— BEGIN Data records —

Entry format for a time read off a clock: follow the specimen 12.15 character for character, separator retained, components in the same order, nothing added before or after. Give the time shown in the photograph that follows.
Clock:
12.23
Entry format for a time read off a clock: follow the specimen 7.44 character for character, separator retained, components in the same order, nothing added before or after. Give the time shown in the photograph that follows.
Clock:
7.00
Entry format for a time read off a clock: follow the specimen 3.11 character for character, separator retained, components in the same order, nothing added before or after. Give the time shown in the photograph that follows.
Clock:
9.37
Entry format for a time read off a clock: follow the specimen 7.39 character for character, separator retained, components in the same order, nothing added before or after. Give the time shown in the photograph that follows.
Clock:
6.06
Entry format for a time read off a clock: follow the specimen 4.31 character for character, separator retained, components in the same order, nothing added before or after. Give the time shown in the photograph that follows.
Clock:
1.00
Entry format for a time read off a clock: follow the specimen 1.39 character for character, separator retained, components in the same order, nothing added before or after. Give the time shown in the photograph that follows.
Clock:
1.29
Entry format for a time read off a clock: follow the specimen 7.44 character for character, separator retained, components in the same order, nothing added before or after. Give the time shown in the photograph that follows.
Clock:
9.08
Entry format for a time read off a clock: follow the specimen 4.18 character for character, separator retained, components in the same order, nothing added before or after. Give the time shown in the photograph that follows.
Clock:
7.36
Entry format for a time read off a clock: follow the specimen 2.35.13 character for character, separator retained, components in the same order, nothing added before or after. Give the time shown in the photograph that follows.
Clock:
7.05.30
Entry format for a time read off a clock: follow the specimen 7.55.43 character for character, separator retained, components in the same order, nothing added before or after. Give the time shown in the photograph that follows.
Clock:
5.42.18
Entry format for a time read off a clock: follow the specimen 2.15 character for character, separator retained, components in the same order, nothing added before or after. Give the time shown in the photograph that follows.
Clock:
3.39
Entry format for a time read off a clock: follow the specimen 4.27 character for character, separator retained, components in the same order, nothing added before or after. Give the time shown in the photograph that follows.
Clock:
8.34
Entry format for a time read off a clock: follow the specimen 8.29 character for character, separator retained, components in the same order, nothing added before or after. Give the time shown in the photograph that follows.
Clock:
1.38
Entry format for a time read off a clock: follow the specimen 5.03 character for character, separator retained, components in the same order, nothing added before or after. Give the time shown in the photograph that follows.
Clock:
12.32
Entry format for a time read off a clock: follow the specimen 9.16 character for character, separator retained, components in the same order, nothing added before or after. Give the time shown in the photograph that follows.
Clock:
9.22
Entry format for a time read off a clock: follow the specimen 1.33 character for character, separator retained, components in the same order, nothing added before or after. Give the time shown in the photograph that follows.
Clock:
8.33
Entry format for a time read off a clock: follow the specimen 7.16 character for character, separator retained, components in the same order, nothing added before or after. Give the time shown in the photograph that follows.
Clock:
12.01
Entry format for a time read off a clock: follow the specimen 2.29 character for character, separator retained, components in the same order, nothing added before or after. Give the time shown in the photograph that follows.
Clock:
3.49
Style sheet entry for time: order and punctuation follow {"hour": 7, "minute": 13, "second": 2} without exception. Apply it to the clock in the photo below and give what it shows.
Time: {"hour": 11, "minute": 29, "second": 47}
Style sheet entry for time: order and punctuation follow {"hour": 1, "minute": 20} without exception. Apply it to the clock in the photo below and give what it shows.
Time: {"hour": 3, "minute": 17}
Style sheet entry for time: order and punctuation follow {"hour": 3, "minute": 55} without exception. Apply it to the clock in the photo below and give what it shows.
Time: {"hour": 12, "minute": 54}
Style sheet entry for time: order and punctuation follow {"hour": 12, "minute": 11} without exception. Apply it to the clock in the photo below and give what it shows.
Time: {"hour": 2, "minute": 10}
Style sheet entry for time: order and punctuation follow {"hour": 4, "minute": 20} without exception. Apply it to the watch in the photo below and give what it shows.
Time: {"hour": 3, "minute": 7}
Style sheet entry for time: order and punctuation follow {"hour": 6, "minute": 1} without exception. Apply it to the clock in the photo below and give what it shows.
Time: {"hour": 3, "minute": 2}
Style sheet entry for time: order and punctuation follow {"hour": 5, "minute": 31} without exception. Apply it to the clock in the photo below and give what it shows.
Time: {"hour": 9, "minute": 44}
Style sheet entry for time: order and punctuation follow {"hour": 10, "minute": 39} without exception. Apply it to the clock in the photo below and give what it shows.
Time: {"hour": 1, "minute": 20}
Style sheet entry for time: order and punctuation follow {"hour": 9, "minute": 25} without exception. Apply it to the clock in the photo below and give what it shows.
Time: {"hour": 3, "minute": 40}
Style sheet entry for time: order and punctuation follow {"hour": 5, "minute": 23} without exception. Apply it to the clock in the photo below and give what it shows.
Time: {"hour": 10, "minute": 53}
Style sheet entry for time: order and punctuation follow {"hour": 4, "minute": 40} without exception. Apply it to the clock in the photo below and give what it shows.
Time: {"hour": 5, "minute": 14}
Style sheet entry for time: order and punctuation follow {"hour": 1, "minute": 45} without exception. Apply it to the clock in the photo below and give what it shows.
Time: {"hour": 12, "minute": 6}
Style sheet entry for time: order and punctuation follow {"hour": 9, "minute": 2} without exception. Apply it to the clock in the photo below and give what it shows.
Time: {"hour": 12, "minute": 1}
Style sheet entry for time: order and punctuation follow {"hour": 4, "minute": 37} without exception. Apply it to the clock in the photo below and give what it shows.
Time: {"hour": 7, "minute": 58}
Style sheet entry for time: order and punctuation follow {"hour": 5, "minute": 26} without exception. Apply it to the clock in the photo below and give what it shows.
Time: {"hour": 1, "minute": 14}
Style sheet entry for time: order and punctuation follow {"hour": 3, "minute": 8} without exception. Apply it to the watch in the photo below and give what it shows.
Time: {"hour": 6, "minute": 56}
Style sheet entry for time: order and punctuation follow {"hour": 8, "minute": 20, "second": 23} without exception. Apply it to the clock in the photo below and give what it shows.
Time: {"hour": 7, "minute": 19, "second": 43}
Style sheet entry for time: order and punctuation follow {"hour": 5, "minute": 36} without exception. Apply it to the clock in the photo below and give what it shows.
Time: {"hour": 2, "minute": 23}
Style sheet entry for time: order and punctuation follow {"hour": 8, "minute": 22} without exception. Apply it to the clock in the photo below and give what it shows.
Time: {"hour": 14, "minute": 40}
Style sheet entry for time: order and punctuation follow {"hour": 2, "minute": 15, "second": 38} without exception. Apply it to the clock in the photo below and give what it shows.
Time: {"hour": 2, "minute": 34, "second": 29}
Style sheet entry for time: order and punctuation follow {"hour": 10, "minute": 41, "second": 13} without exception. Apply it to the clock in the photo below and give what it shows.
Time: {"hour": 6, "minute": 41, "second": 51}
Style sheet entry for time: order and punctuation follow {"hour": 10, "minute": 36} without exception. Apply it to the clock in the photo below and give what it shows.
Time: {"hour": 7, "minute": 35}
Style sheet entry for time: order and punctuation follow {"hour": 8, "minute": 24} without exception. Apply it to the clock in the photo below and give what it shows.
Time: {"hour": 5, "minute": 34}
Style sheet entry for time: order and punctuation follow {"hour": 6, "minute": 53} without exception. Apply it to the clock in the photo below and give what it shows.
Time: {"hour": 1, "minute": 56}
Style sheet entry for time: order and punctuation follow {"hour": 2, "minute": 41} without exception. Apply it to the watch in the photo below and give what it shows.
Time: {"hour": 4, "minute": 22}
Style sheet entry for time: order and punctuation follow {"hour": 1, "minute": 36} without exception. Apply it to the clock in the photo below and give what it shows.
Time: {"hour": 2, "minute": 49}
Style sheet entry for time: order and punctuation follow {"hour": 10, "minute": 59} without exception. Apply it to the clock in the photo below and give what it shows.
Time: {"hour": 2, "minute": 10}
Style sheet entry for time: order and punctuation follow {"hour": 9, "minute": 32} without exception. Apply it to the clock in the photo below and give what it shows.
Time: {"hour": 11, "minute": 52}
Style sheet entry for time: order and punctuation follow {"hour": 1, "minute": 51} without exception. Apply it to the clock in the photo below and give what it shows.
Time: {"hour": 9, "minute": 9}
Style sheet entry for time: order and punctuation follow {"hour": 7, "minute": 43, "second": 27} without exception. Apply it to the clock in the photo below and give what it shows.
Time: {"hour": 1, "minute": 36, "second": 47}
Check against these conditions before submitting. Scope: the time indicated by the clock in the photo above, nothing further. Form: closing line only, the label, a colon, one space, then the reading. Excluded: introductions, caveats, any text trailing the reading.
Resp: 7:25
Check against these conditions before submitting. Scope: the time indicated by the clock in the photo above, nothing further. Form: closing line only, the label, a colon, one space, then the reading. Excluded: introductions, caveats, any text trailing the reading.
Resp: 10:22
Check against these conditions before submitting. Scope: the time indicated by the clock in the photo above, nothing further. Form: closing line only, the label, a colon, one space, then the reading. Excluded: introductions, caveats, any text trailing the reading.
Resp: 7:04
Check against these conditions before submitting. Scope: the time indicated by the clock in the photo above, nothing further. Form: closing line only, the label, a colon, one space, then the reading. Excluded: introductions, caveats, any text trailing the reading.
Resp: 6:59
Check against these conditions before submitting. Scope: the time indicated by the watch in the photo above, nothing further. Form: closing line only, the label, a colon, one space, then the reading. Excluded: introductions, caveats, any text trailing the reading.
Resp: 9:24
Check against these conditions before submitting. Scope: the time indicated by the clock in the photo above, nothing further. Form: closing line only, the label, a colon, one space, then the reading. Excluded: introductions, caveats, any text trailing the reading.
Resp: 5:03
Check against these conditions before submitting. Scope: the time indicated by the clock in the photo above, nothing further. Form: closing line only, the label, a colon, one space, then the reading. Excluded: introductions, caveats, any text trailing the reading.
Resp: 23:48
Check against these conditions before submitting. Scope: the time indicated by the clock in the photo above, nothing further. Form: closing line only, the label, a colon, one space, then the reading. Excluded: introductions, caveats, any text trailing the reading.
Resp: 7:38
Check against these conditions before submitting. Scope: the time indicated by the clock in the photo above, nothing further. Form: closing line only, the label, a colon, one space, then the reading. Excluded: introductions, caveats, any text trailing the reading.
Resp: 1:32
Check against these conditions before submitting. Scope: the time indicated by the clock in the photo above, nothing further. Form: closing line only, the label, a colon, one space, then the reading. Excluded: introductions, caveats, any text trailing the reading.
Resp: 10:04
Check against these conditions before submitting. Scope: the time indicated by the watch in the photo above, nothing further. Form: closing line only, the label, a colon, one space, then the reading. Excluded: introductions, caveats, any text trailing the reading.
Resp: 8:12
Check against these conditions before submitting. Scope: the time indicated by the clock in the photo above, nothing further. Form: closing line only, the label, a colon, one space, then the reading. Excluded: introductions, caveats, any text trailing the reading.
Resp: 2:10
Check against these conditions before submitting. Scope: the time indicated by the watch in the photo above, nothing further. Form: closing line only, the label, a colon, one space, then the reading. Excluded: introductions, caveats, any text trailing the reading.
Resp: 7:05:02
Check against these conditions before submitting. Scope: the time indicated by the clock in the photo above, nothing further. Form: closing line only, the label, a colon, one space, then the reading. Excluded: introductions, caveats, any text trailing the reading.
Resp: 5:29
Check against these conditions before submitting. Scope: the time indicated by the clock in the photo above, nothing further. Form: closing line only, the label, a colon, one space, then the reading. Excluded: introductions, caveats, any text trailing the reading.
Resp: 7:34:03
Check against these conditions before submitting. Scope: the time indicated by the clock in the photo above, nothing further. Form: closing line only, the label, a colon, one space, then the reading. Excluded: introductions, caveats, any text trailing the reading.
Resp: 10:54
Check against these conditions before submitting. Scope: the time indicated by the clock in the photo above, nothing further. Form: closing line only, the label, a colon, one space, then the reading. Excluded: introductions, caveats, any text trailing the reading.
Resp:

— END Data records —

=== Stated goal ===
Please count the lines of the rows above that contain the string "second", matching case exactly. Reply with the number alone.

=== Response ===
10